Table and Stream are fully interchangeable — a Table output can connect to a Stream input and vice versa. Value-to-Table connections are not allowed; use data.collect to gather Values into a Table.

Tables are stored as NDJSON — Newline-Delimited JSON. Each line is a complete, valid JSON object.

{"email":"a@example.com","name":"Alice","score":92}
{"email":"b@example.com","name":"Bob","score":45}
{"email":"c@example.com","name":"Carol","score":78}

Rules:

  • Each line is a complete, valid JSON object.
  • Lines are separated by \n.
  • No blank lines between records.
  • Field order does not matter.
  • All records in a file share the same schema.

NDJSON is line-oriented, so it streams well and concatenates trivially. You can inspect files with standard Unix tools (head, wc -l, jq).

Every NDJSON data file has a companion .schema.json file. For output.ndjson, the schema is output.schema.json.

{
"email": {
"type": "string",
"required": true
},
"name": {
"type": "string"
},
"score": {
"type": "number"
}
}

Schema companions travel with the data. They enable type checking across node boundaries without reading the data itself. See Schemas for the full reference.

Each field in a schema declares one of these types:

TypeJSON representationExample
stringstring"hello"
numbernumber (int or float)42, 3.14
booleanbooleantrue
timestampISO 8601 string"2025-01-15T10:00:00Z"
nullnullnull
listarray[1, 2, 3]
recordobject{"a": 1}
schema:
tags:
type: list
items:
type: string
address:
type: record
schema:
city:
type: string
zip:
type: string
schema:
email:
type: string
required: true # default: true
score:
type: number
default: 0 # used when field is missing
nullable: true # allows null values
status:
type: string
enum: [active, inactive, pending]

The type checker enforces these rules at edge validation time:

SourceDestinationResultReason
numbernumberOKint and float are both number
stringtimestampOKtimestamps are stored as strings
timestampstringOKreverse also holds
stringnumberErrorno implicit parsing
numberstringErrorno implicit conversion
booleanstringErrorno implicit conversion
enum subsetenumOKsource values are all valid
enum supersetenumWarningsource may produce unexpected values
missing required fieldErrorcontract violation
extra fieldsOKconsumer ignores extras

No implicit type conversions happen at runtime. If you need to convert a string to a number, use data.map with the to_number filter.

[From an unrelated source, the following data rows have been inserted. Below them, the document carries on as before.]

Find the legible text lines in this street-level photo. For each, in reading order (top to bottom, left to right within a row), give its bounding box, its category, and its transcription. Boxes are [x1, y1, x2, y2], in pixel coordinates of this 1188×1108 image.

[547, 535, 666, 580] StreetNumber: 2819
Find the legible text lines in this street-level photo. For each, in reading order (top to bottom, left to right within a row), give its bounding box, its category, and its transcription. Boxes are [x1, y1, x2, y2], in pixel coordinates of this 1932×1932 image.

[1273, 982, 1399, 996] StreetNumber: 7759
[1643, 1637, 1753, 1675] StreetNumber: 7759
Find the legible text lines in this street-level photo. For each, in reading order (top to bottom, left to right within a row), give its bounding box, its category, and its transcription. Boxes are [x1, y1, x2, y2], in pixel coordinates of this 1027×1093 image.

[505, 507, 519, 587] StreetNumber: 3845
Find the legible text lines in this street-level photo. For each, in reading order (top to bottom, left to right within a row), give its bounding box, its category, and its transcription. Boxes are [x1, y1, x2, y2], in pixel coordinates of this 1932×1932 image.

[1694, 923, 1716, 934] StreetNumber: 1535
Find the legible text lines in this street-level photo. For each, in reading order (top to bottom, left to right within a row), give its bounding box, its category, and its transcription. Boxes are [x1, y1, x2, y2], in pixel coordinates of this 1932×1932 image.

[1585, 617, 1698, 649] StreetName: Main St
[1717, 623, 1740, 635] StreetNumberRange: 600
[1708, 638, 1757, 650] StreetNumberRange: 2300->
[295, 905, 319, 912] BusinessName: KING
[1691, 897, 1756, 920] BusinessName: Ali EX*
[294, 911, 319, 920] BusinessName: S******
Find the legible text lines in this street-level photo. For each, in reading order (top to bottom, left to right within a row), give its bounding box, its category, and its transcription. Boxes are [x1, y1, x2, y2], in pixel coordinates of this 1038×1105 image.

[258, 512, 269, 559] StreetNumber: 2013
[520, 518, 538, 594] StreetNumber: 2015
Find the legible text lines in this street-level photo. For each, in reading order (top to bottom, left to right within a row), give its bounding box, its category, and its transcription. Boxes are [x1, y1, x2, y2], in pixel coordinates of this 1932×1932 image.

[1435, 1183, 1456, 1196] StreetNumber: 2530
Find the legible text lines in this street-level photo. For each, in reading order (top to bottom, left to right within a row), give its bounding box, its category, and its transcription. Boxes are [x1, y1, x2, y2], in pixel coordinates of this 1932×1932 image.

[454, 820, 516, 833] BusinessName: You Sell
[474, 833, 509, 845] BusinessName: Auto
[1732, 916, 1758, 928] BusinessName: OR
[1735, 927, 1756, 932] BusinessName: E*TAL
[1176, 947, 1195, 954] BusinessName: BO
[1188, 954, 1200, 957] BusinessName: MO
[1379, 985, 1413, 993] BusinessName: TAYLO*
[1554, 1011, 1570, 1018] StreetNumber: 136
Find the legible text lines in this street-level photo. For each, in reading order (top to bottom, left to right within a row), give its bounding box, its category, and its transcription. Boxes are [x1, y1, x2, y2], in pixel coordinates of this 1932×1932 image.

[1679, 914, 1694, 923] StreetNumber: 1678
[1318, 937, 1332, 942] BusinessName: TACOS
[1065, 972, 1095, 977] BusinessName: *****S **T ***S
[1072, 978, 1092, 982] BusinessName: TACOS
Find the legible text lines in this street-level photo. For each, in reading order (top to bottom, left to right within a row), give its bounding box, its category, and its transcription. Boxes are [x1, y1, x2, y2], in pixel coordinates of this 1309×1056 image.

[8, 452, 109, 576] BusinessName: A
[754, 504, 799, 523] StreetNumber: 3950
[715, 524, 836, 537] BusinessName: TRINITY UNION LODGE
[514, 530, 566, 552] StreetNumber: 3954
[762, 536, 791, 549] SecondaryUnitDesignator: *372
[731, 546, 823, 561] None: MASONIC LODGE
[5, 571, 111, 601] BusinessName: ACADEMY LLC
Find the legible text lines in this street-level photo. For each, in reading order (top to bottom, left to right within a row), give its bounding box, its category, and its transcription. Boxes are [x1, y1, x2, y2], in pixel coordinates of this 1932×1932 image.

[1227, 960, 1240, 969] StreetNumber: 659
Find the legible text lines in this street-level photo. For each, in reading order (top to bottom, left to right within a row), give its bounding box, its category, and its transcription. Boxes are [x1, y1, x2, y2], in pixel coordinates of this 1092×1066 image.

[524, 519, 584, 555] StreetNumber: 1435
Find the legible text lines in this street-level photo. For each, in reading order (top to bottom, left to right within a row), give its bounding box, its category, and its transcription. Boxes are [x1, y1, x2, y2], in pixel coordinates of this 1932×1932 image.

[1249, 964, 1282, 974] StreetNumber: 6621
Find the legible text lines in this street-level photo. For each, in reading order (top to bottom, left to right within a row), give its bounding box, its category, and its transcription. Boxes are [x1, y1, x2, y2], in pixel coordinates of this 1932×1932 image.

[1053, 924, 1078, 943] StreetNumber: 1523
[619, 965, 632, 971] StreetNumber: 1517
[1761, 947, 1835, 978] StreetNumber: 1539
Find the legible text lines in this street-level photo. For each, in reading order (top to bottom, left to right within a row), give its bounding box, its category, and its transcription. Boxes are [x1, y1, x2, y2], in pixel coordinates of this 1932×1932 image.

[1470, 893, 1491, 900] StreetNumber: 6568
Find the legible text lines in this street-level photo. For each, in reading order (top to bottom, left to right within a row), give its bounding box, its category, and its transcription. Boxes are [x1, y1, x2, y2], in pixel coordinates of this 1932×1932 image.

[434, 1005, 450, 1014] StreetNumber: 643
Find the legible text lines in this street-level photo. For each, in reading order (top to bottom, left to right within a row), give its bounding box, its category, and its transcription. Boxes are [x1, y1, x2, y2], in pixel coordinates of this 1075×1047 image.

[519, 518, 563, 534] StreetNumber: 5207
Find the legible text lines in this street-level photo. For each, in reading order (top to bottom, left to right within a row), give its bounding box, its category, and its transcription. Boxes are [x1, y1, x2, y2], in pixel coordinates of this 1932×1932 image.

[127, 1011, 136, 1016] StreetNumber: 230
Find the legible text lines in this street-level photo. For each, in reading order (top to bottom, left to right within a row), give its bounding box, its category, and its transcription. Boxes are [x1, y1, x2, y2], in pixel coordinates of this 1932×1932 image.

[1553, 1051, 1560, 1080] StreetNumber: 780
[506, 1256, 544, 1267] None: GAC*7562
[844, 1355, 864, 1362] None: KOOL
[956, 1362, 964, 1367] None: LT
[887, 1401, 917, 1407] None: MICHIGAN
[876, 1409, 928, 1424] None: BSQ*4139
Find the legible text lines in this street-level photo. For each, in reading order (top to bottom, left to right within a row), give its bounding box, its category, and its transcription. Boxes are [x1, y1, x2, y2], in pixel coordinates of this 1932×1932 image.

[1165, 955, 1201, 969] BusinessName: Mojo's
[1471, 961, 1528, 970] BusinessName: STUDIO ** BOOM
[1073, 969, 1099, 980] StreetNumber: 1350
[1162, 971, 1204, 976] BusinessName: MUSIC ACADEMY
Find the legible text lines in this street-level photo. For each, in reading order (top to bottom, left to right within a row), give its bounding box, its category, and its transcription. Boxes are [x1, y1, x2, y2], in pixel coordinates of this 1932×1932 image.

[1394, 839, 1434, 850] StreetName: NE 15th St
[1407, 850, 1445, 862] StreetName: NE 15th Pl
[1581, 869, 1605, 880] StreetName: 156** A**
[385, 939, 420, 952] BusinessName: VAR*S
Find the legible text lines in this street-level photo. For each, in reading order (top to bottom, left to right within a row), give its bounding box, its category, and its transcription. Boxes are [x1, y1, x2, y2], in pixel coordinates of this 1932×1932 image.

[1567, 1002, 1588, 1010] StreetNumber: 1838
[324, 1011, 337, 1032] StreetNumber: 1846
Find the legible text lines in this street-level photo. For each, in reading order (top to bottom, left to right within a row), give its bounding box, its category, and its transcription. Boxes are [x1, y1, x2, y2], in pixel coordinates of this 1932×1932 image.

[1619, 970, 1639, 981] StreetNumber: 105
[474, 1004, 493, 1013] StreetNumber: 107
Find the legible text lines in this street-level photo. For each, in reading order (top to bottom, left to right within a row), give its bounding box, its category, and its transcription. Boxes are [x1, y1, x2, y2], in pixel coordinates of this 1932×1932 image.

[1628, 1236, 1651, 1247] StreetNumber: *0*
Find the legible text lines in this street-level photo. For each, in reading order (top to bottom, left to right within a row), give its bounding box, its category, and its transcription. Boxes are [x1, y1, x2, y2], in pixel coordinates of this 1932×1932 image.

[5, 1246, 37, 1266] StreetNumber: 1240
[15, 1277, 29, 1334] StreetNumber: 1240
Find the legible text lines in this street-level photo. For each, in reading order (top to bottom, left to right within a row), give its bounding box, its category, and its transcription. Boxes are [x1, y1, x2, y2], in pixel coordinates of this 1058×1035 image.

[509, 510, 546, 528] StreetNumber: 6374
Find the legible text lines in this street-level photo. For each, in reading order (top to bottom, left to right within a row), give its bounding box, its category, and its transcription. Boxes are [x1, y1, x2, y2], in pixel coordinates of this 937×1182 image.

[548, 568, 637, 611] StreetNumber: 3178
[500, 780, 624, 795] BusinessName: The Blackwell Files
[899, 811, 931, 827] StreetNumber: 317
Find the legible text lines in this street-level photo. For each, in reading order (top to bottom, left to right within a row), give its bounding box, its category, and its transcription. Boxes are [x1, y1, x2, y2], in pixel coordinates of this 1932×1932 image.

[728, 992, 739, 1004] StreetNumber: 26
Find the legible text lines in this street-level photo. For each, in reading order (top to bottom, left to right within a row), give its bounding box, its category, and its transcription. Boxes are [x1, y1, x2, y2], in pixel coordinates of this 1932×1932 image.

Each edge connects a source port to a destination port. The type checker validates that:

  1. The port types are compatible (see matrix above).
  2. Every required field in the destination schema exists in the source schema.
  3. Field types match (using coercion rules).
  4. Enum constraints are satisfied.

Extra fields in the source are ignored — the destination only sees what it declares. This makes pipelines resilient to upstream schema additions.